Vintage Pocket Watch
Mechanisms for keeping time were developed hundreds of years ago, however it was in the 1500′s before the first mobile time keeping device came to be.
The clock’s mechanism at that time was quite large and too heavy to be considered for a portable clock. The majority of clocks were very large and were used in cathedrals or buidings where space was not a factor. Large stone or metal blocks were used as weights and counterbalances to provide power for these clocks.
The mobile clock would have been a farfetched idea during this period of time The invention of the mobile timepiece brought a large number of advances to modern civilization.
It would over time become useful to astronomers and others needing to calculate time and location.
One of the first inventors on record to make a watch was Peter Henlien, a german locksmith. Steel was the primary metal used to create the first watches. Locksmiths and blacksmiths became watch buiders first as they had the skills to work with metal in the making of tools. Soon the locksmith took over the trade as gold, silver and brass came to replace steel. The locksmith was more adept in working with the smaller parts used in the portable clock.
Up to this time a watch was about 5 inches wide and near 3 inches thick, still quite large. The discovery by the makers of clocks of spring technology brought about the first mobile time piece. Spiral springs would be wound and uncoiled to advance the hour hand of the watch. While the technology was an improvement, it was not truly accurate as springs do not uncoil at an even speed.
Although inaccurate these timepieces were leaps and bounds ahead of telling time by the movement of the sun. A solution was found for accuracy when watch buiders observed that springs uncoiled more constantly when not wound to tight. The invention of the stackfreed, a cam with a spiral sring added, and the fusee, a stop made of hog bristle would prevent the spring being over wound. Around 1675 the watch makers found that a spiral spring connected to the balance provided a notable increase in accuracy.
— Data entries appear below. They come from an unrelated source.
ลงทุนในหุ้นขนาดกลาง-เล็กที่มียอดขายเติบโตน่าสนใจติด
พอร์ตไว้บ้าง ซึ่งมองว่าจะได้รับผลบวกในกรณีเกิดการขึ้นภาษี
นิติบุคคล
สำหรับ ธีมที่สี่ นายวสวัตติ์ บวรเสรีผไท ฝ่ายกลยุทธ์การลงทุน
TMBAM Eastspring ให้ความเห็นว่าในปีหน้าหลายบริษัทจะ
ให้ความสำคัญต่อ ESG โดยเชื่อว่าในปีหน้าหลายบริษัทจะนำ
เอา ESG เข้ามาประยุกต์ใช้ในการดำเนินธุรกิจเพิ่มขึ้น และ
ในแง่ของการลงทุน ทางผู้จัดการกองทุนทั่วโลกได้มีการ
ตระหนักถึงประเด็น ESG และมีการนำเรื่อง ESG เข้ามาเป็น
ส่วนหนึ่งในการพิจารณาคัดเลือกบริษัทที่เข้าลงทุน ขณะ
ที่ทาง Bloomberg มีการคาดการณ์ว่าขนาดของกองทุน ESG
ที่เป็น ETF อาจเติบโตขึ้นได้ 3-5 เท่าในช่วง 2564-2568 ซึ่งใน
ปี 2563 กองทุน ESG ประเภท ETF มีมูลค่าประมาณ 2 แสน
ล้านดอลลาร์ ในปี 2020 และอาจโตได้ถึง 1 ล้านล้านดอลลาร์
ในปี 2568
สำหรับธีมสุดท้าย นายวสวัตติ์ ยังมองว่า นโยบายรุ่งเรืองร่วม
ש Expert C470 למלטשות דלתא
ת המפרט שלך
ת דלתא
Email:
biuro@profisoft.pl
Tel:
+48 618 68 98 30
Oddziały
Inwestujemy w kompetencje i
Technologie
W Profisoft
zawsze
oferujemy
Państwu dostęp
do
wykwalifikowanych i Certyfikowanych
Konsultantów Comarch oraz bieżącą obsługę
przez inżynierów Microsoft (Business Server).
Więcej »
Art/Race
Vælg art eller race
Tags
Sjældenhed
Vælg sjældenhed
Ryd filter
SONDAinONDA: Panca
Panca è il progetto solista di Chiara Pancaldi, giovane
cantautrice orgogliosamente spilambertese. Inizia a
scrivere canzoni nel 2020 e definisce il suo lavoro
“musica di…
These improvements provided a watch that was accurate to within minutes.
The watch now included a minute hand. During this time, a watch required winding twice in a day.
Adding a fourth wheel to the movement dropped the winding proccess to once a day. It was nearly another century before the second hand came about.
Eventualy calenders and other gadgets were added and the vintage pocket watch as we know it came to be.